Can fine dining become an agricultural project?

Phuket’s first Michelin-starred restaurant, PRU, is doing far more than creating remarkable plates through its “jungle cuisine” philosophy and its exploration of Thai ingredients. It is also investing in the future of farmers, fishermen and forgotten products. The story of Dutch chef Jimmy Ophorst reminds us that sometimes gastronomy has the power to make an entire region visible again.

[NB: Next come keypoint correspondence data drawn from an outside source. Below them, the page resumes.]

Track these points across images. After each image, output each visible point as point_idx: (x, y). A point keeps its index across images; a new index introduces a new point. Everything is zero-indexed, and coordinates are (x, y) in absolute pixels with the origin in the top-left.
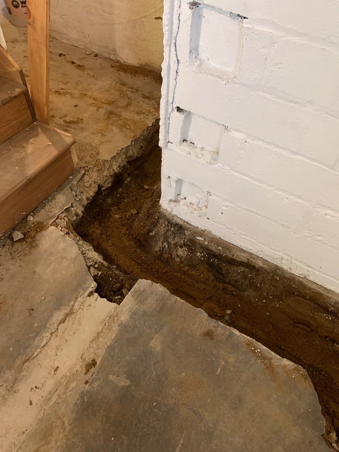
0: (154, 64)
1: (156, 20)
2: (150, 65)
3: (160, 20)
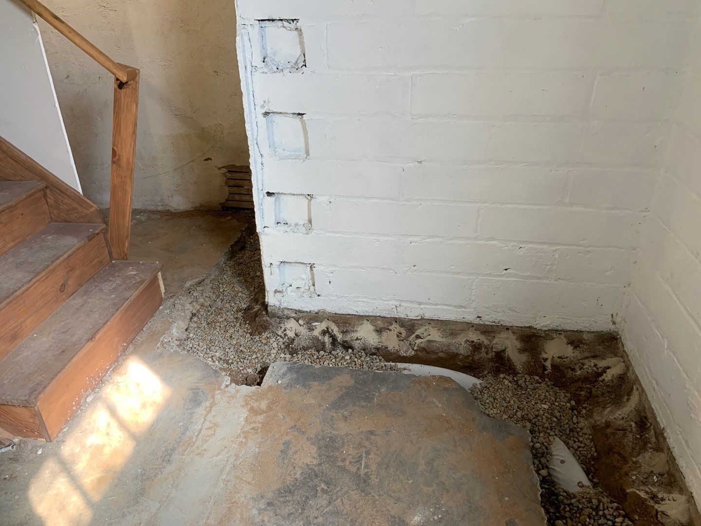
0: (210, 202)
1: (206, 162)
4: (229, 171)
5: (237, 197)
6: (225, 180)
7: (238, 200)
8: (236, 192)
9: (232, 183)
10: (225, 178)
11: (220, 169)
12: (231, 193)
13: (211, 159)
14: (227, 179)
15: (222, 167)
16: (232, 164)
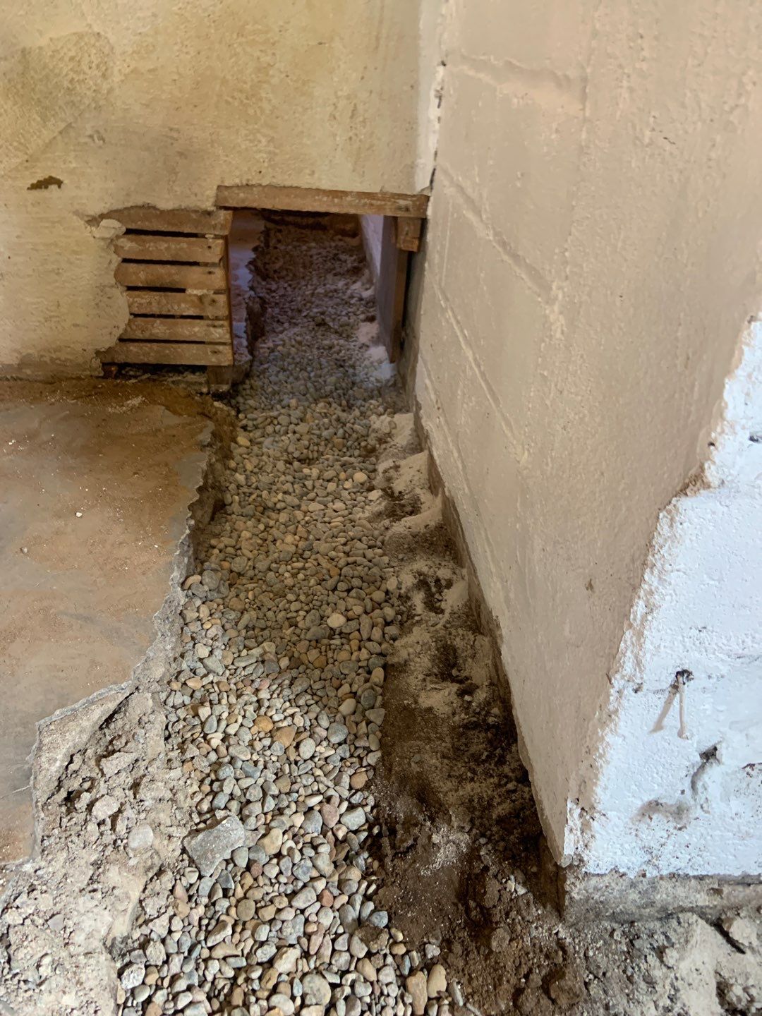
0: (58, 350)
1: (38, 193)
2: (45, 359)
3: (53, 187)
4: (129, 232)
5: (159, 329)
6: (114, 266)
7: (161, 336)
8: (155, 309)
9: (141, 275)
10: (116, 260)
11: (94, 221)
12: (136, 316)
13: (59, 183)
14: (125, 261)
15: (103, 216)
16: (140, 200)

Is the true measure of a restaurant’s success its ability to source the best ingredients in the world, or its ability to rediscover the value of the place it calls home? One of the most fascinating transformations in gastronomy in recent years has unfolded around this very question. For decades, the strength of great restaurants was measured by the products they could bring in from around the world. Today, however, many of the most exciting restaurants have chosen a very different path.

Their question is no longer, “Where can we find the best ingredient in the world?” Instead, they ask: “How well do we truly know what our own geography has to offer?” PRU in Phuket is one of the restaurants shaped by precisely this philosophy.

Yet PRU’s story begins long before Michelin stars, awards, or fine dining techniques enter the picture. In fact, at the center of this story there is not even a restaurant. At its heart are farmers, fishermen, forgotten ingredients and what a Dutch chef saw when he looked at Thailand from the outside.